# Actions to take
1 - From the Dgraph cluster thread, print the passage starting with "I think we found" and going on through "an unstable state.".
2 - Carry on the forum thread about the Dgraph cluster failures from the point where it stops.

# Document section

I0119 14:24:31.259791      16 draft.go:1409] TryAbort 1 txns with start ts. Error: <nil>
I0119 14:24:31.259814      16 draft.go:1432] TryAbort selectively proposing only aborted txns: txns:<start_ts:60011 >
I0119 14:25:31.249798      16 draft.go:1611] Skipping snapshot at index: 52106. Insufficient discard entries: 1. MinPendingStartTs: 60011

so now killing the leader will break the cluster as I described above.

Just to clarify: when this transaction hangs, cluster slows down, that’s why we need to restart pods

I’m having the same problem!
After randomly removing nodes, the remaining nodes cannot select the leader.

I think we found the main reason of these problems - it’s still under investigation but this is the best hunch we have for now.

Our Dgraph cluster once again had some problems yesterday. One of the Zeros’ Pod was terminated unexpectedly - no log entries, no OOM, nothing. It happened during heavy load on the cluster, a lot of transactions and so. This put the cluster in an unstable state.

# Information provided
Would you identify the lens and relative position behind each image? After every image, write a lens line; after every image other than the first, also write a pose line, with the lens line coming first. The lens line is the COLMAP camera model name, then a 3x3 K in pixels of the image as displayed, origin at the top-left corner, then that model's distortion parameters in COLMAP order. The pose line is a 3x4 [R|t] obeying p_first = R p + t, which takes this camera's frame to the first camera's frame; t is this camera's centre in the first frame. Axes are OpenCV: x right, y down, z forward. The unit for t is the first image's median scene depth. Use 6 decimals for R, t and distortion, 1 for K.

---

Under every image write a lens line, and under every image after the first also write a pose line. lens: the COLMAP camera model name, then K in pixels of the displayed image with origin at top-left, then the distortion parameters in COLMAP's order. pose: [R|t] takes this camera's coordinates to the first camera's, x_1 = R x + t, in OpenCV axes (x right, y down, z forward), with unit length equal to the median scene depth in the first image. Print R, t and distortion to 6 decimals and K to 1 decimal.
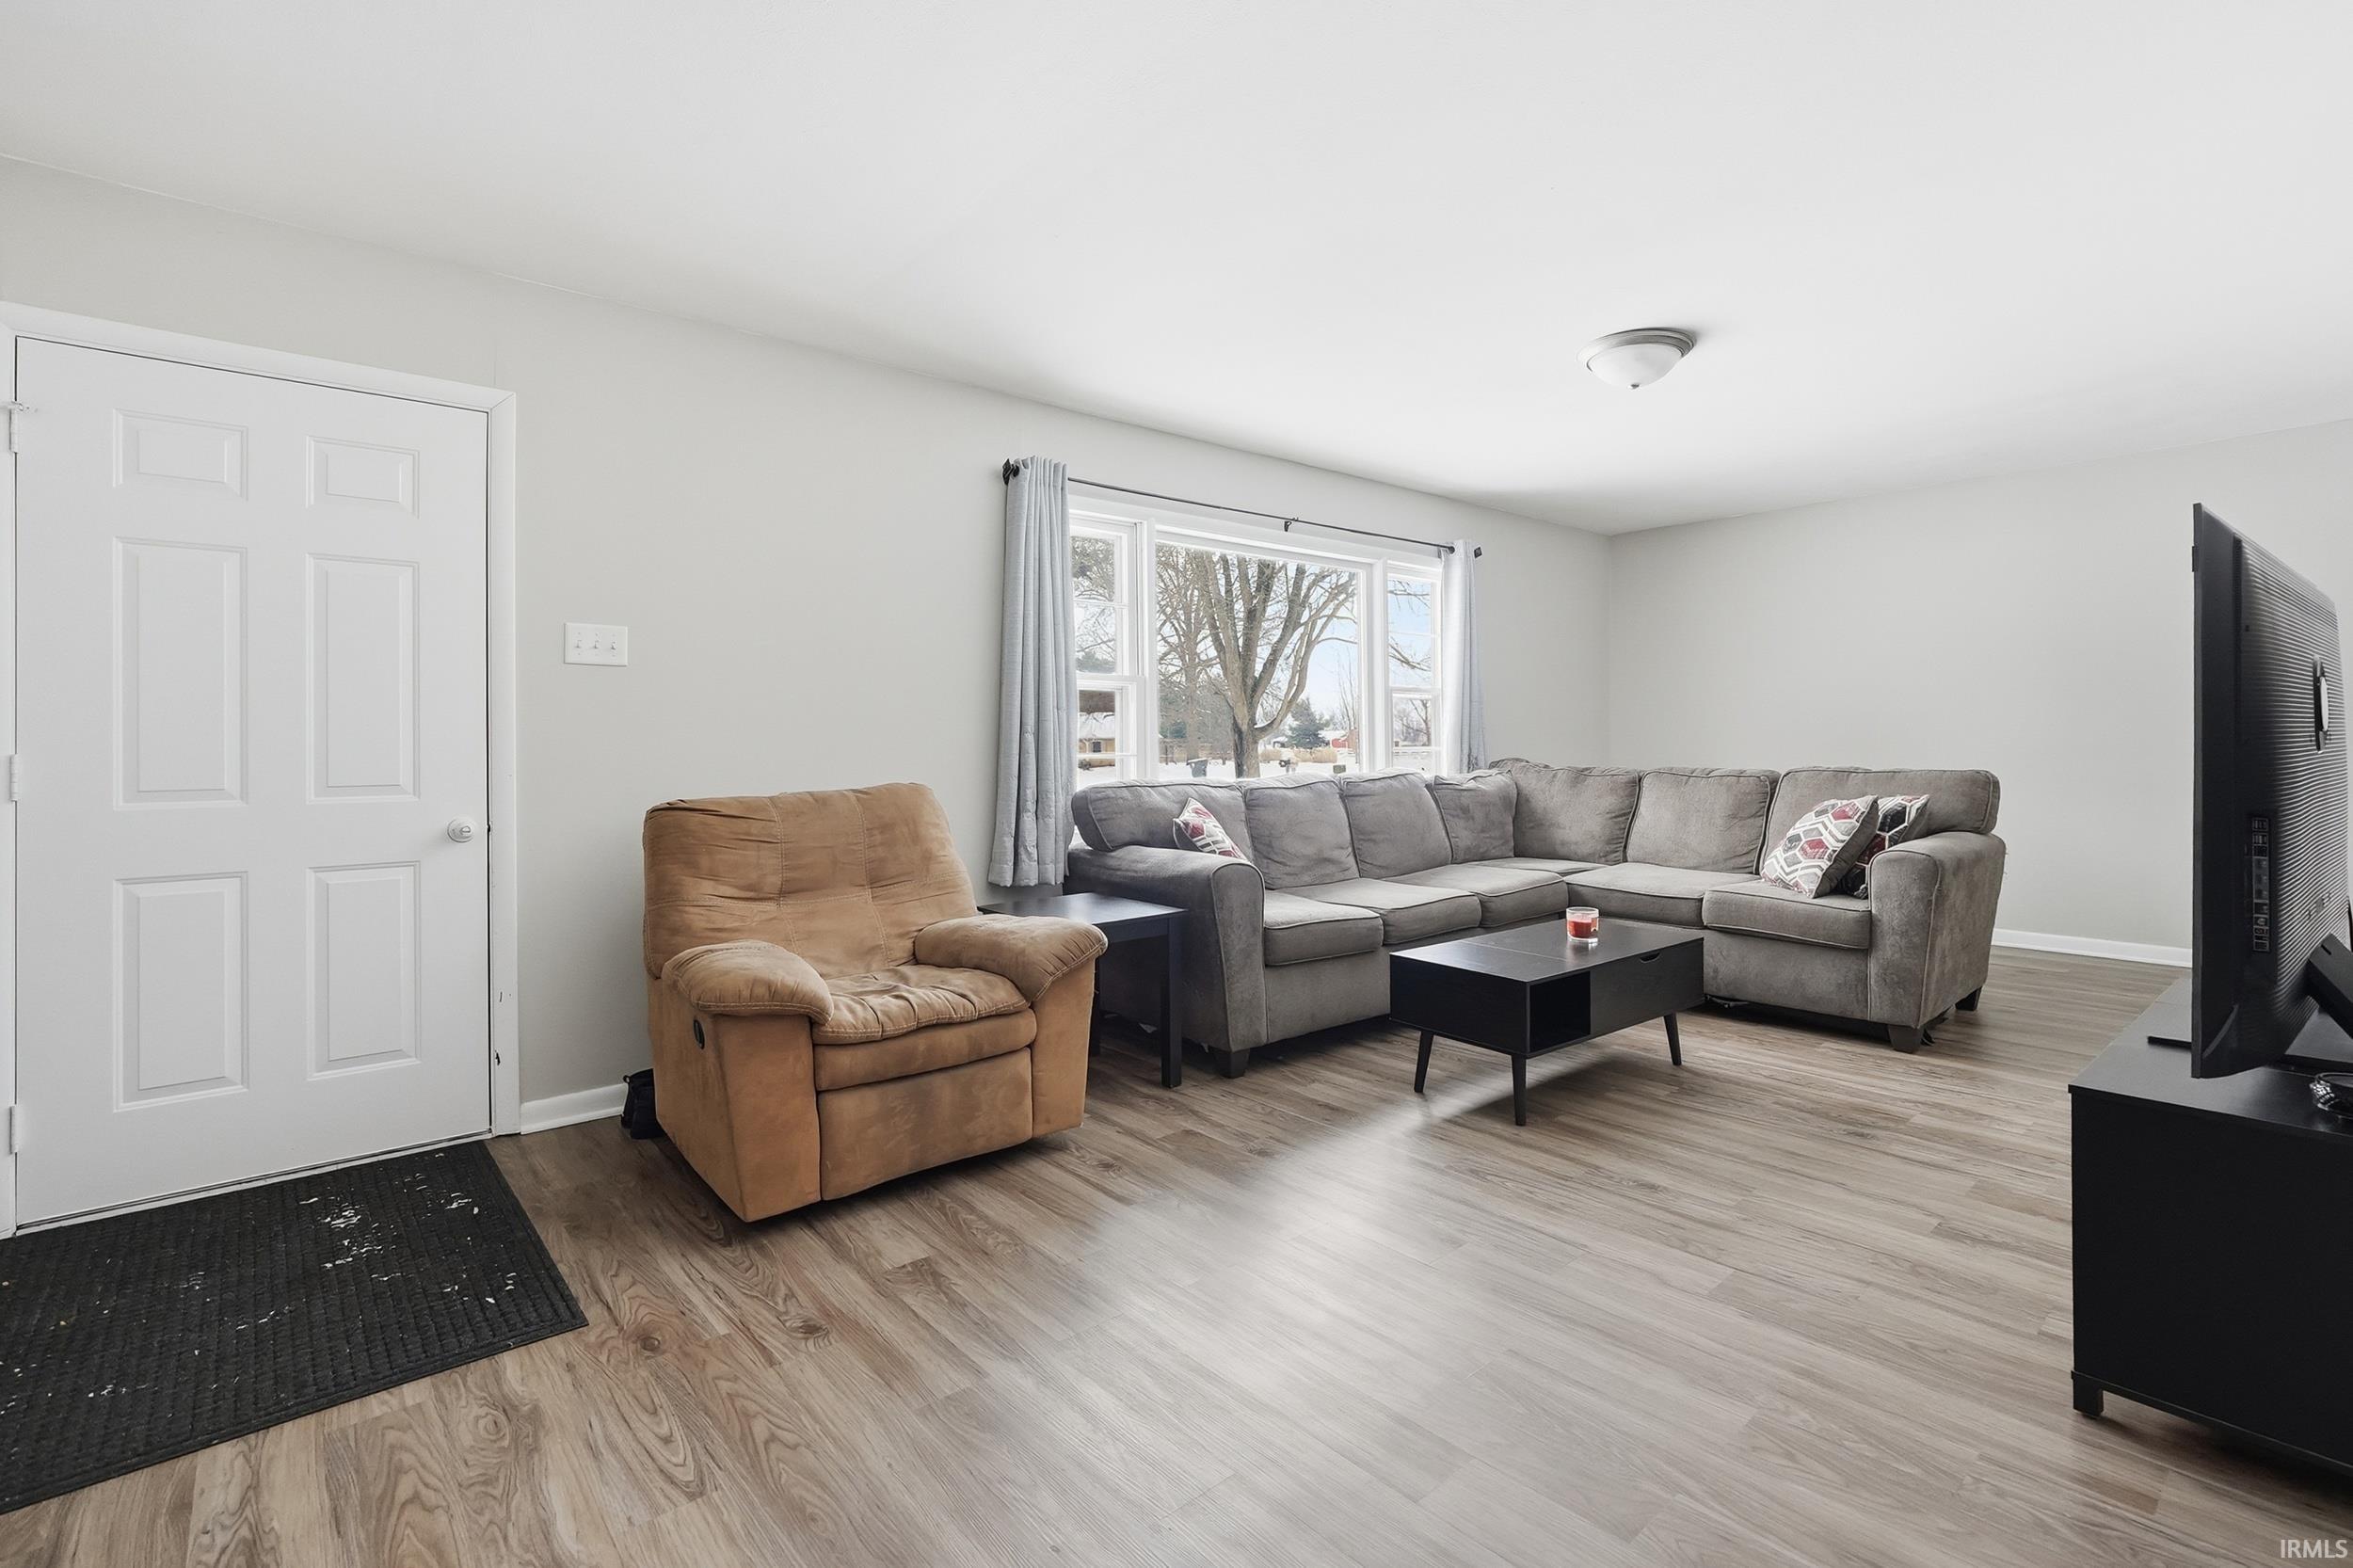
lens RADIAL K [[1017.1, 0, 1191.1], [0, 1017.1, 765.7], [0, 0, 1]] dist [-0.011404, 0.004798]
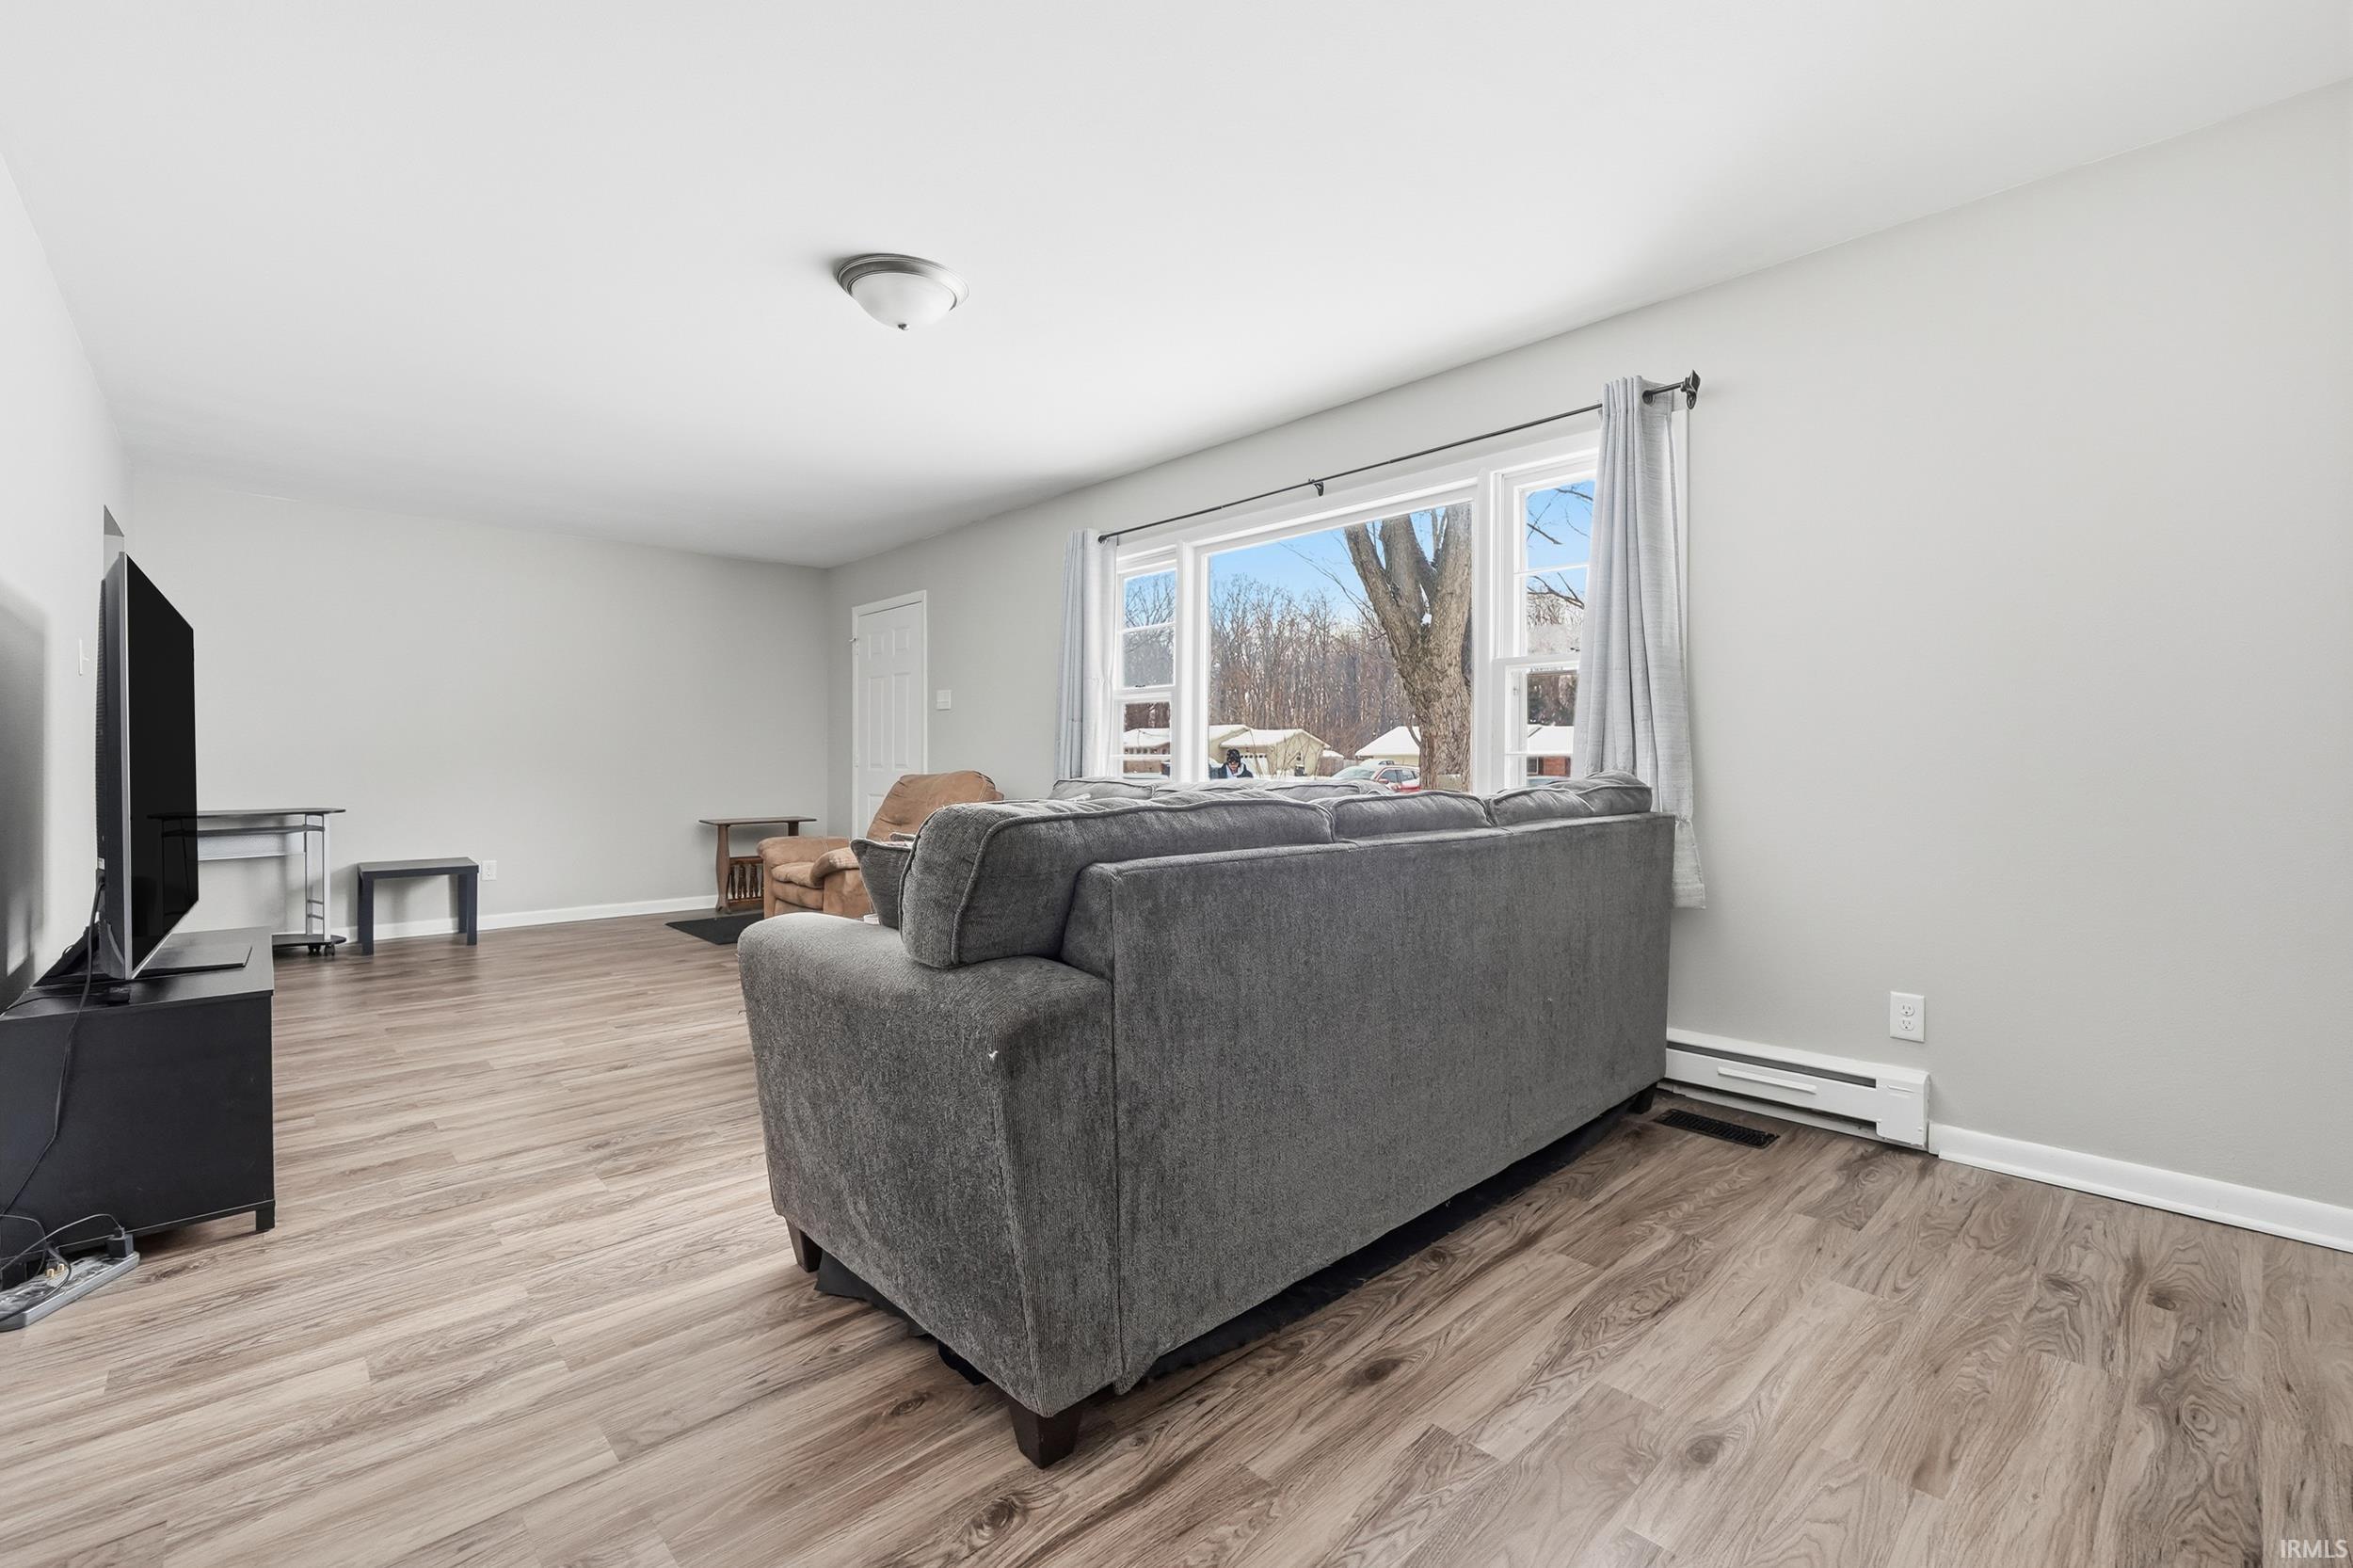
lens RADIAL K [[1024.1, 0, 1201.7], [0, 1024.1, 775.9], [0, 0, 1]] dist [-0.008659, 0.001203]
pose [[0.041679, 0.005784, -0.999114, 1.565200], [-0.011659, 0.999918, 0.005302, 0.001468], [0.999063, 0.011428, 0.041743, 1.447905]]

# Results
1 -
I think we found the main reason of these problems - it’s still under investigation but this is the best hunch we have for now.

Our Dgraph cluster once again had some problems yesterday. One of the Zeros’ Pod was terminated unexpectedly - no log entries, no OOM, nothing. It happened during heavy load on the cluster, a lot of transactions and so. This put the cluster in an unstable state.

2 -
After investigating logs, Grafana, and so we found that at the same time one of our EC2 box was terminated as well. This is a Spot EC2 instance which is restarted every 24h - mainly it should be used by Jenkins, but it looks like the was a bug in a filter and also normal Pods (like Dgraph Pods) were scheduled on those Spot instances. The case is that there is also a monitor which tries to re-schedule the Pods running on a Spot instance onto another EC2 box and in most cases it worked well. Yet under heavy load on Dgraph this could fail from time to time.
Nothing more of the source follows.